Il punto non è BarbaBlù, non sono le donne morte e quelle vive, il punto è la stanza, lo stregone preferisce una donna morta piuttosto che una donna viva, selvatica e imprevedibile  perciò non sarà mai portatore di vera magia, e la donna stessa è attratta dal proprio smembramento, da trucchi e inganni che la mettano alla prova piegata dalla luccicanza di un potere evanescente ma per lei così reale perché preferisce proiettarlo su qualcuno piuttosto che riconoscerlo nella responsabilità di averlo incarnato in se stessa, perciò non sarà mai portatrice di vera magia.

Tempo fa feci un sogno in cui c’era un uomo, lo vidi in ombra, nudo e nella mano sinistra stringeva un serpente, che era vivo ma immobile e in sofferenza.
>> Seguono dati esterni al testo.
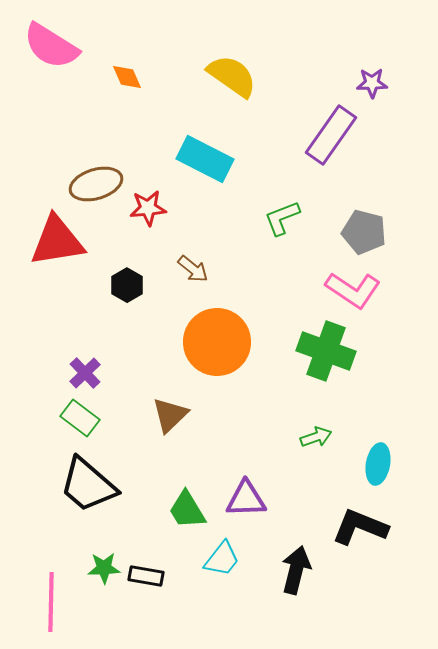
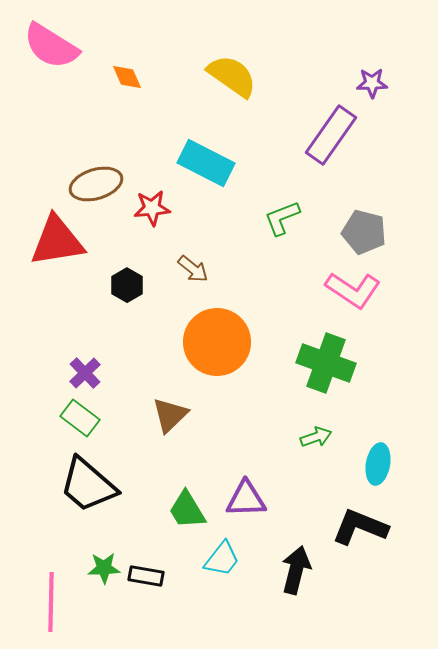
cyan rectangle: moved 1 px right, 4 px down
red star: moved 4 px right
green cross: moved 12 px down
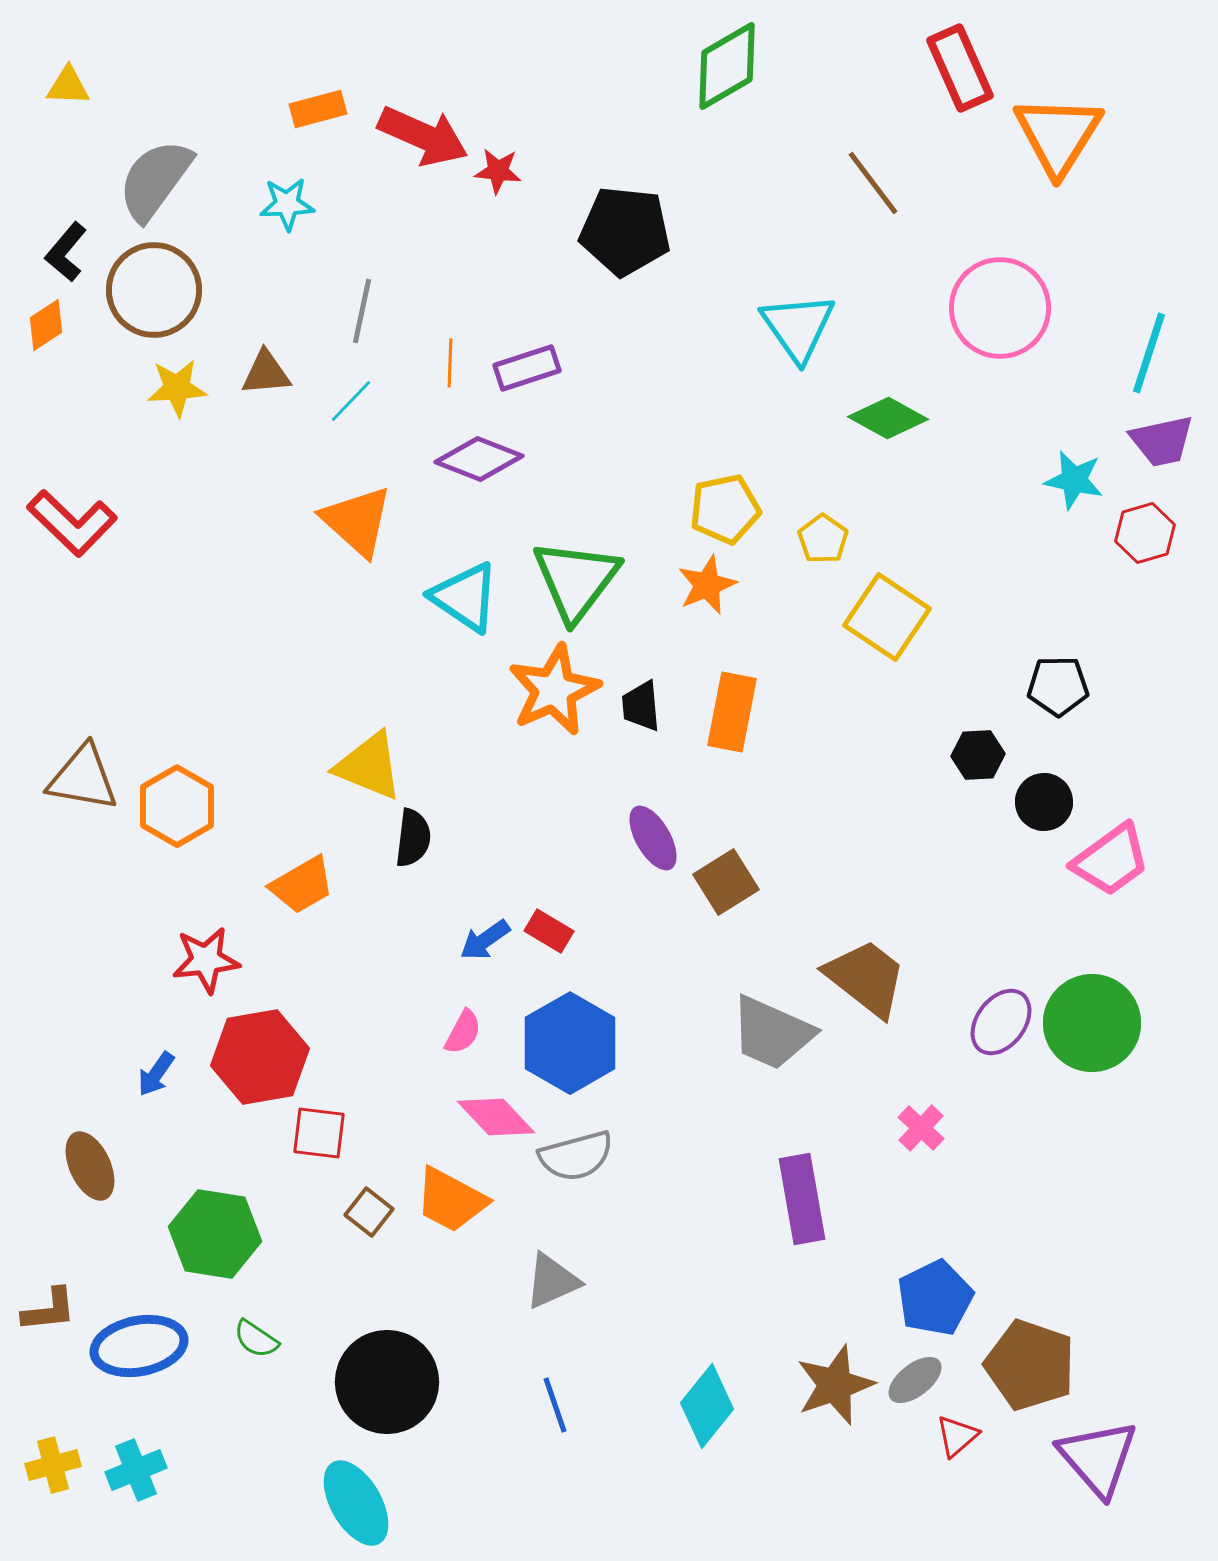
L’immagine era in qualche modo attraente ma l’aria nel mio naso tremava. Sentivo un pericolo. Qualcuno mi guidò modificando l’immagine ed era come se nel frattempo mi parlasse, non per parole ma attraverso quello che i miei occhi sentivano guardando ciò che accadeva, all’uomo veniva fatta aprire la mano sinistra e il serpente subito strisciando si arrotolò sul braccio destro formando delle linee morbide a spirale che dalla mano salivano fino al gomito non stando mai ferme.

È così che deve essere.” Mi venne detto.

C’è qualcosa che vuole scorrere, non può essere tenuto stretto nella mano sbagliata e non può essere chiuso a chiave in una stanza. E riguarda tanto l’uomo quanto la donna. L’invito è quello di cercare l’unione, ma solo dopo essersi perdonati e aver lasciato andare.

Un uomo che sceglie di essere BarbaBlù può avere le caratteristiche perfette per il BarbaBlù che nel mio essere ferito e squilibrato ho creato e questo come il metallo sarà attirato dal magnete e portato fuori per incarnarsi in quell’uomo (il magnete) con il quale creerò la mia personale storia che all’inizio potrà sembrare molto poetica, sacra, divina ma in realtà sarà solo una carneficina se questo è quel che serve. Esaurito il metallo il magnete non avrà più niente da attirare a sé né da incarnare e il suo potere svanirà lasciando solo fumo. Se essere o incontrare BarbaBlù è nella propria storia si sceglierà di esserlo e si incontrerà per tutte le volte che sarà necessario in una o in più vite o in più volte nella vita.

Le fiabe possono accorciare i tempi, possono incrinare certi specchi ed esaurire prima i metalli. Abbiamo altro da creare, le parole non aspettano altro. Sorgete poetesse e poeti destatevi scrittrici e scrittori che la parola attende il suono d’Origine nella stanza dei vostri cuori.